The expression ‘other tax’ would not include VAT because of the doctrine of ejusdam generis applicable in interpretation of statutes and documents. Dealing with this doctrine, Lord Halsbury L.C. states in Thames and Mersy Insurance Company Vs. Hamilton, Fraser and Company [(1987) 12 App Cas 448,419] as follows:
“Two rules of construction now firmly established as part of our law. One is that words, however general, may be limited in respect to subject matter in relation to which they are used. The other is that general words may be restricted to the same genus as the specific words that precede them.”
This doctrine is not only applicable in construction of statutory terms but also applicable in respect of terms used in contacts and other non-statutory terms.

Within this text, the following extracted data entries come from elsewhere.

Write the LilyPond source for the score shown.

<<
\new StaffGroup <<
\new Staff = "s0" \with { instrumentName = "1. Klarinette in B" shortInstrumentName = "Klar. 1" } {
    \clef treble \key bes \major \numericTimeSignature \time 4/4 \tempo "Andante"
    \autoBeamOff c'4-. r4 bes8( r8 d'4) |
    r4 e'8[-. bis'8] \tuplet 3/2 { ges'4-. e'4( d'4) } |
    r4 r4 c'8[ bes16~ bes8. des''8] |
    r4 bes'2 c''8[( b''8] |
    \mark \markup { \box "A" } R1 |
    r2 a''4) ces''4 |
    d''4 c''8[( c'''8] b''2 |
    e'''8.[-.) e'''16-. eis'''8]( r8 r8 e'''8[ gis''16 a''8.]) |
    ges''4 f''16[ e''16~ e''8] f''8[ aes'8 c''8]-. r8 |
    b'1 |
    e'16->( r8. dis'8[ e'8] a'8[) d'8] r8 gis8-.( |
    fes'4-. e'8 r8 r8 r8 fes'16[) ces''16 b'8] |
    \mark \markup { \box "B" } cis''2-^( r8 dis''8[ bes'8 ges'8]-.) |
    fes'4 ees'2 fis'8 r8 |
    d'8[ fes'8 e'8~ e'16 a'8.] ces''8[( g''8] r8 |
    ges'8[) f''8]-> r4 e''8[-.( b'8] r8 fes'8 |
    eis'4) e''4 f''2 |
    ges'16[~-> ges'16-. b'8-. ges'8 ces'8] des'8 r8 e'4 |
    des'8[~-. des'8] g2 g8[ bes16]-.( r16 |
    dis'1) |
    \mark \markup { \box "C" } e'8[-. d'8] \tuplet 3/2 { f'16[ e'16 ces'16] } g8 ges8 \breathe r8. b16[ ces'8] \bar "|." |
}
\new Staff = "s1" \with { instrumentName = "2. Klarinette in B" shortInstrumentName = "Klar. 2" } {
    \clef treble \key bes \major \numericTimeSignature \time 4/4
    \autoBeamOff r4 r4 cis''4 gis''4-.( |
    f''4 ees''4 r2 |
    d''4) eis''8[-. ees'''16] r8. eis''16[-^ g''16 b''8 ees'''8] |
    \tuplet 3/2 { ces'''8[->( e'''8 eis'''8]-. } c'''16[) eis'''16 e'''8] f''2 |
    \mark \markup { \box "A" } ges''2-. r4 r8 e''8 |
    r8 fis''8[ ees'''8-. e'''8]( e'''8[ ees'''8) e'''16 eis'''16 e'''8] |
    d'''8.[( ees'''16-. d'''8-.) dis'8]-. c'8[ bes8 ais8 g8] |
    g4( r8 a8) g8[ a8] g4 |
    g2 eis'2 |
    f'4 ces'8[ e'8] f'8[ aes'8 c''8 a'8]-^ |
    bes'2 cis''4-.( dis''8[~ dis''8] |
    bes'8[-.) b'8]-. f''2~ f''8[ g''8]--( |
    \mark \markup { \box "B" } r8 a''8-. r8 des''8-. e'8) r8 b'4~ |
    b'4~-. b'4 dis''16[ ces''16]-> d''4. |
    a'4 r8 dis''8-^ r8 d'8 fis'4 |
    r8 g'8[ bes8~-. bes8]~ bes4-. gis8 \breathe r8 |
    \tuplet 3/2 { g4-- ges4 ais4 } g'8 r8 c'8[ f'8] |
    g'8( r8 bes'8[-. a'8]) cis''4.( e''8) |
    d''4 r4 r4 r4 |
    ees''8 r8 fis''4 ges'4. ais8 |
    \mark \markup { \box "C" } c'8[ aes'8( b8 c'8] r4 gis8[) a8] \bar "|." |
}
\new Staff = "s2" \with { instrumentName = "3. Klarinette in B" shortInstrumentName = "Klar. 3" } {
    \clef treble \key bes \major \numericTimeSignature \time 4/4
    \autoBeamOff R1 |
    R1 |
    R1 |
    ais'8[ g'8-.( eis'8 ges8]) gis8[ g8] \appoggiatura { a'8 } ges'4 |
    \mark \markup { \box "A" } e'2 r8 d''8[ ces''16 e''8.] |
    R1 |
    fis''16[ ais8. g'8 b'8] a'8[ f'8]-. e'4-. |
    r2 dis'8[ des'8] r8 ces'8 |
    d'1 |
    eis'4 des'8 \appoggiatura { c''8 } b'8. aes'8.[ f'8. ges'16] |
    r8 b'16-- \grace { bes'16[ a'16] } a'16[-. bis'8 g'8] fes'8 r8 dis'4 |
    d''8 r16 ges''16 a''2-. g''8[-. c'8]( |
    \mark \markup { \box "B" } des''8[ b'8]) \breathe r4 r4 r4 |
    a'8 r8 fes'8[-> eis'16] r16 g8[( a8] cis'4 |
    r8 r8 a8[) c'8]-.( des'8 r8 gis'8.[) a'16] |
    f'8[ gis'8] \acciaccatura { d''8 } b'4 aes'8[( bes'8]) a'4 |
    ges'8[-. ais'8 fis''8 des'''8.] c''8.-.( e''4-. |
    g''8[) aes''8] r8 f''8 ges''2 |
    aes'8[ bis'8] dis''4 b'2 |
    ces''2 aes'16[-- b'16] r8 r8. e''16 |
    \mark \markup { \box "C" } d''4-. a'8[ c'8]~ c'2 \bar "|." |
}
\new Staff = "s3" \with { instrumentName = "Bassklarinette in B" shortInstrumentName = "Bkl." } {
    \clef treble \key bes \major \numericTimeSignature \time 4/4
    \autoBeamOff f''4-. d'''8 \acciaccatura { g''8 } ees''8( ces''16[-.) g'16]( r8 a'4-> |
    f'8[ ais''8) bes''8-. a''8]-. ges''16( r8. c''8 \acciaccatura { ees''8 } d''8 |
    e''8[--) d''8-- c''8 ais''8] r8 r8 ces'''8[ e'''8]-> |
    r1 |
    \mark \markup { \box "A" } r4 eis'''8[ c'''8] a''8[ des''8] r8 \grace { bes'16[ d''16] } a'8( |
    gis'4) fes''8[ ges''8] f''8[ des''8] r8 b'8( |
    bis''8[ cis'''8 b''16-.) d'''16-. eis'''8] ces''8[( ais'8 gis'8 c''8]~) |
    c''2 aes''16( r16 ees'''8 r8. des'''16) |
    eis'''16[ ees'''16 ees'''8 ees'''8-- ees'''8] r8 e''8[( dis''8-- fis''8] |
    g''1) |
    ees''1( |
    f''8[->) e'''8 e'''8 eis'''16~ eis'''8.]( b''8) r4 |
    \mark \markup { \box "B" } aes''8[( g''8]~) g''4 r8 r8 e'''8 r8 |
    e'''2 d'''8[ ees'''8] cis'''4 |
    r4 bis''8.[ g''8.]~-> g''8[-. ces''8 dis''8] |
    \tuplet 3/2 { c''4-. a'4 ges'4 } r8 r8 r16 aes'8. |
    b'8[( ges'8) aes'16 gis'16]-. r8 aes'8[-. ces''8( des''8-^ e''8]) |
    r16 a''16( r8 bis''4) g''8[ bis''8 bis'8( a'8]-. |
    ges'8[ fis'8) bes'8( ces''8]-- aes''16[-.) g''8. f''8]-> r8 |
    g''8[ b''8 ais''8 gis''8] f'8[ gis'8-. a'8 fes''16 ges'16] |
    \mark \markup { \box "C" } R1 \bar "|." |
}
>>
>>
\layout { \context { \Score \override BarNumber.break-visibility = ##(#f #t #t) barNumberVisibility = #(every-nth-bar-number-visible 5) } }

Referring to the case of Tillmanns and Company Vs. S.S. Knutsford Co. (1908) 2 K.B. 358, Odgers in his book, the Construction of Deeds and Statutes, 5th Ed. at page 184, furnished an example stating, “A ship was to be relieved from liability for not delivering cargo at a certain port or ports if it was in the opinion of the master unsafe to do so ‘in consequence of war, disturbance or any other cause’. The question arose whether a port inaccessible in the opinion of the master through ice was within the exception. It was held not to be so:“any other cause” must be construed to apply to causes ejusdam generis or similar to ‘war or disturbance’.”
In the light of the findings made before, we are of the view that the writ-petitioner is not required to pay 25% VAT. The findings and decision arrived at by the High Court Division having been based on proper appreciation of law and fact do not call for interference. Accordingly, the appeal is dismissed without any order as to costs.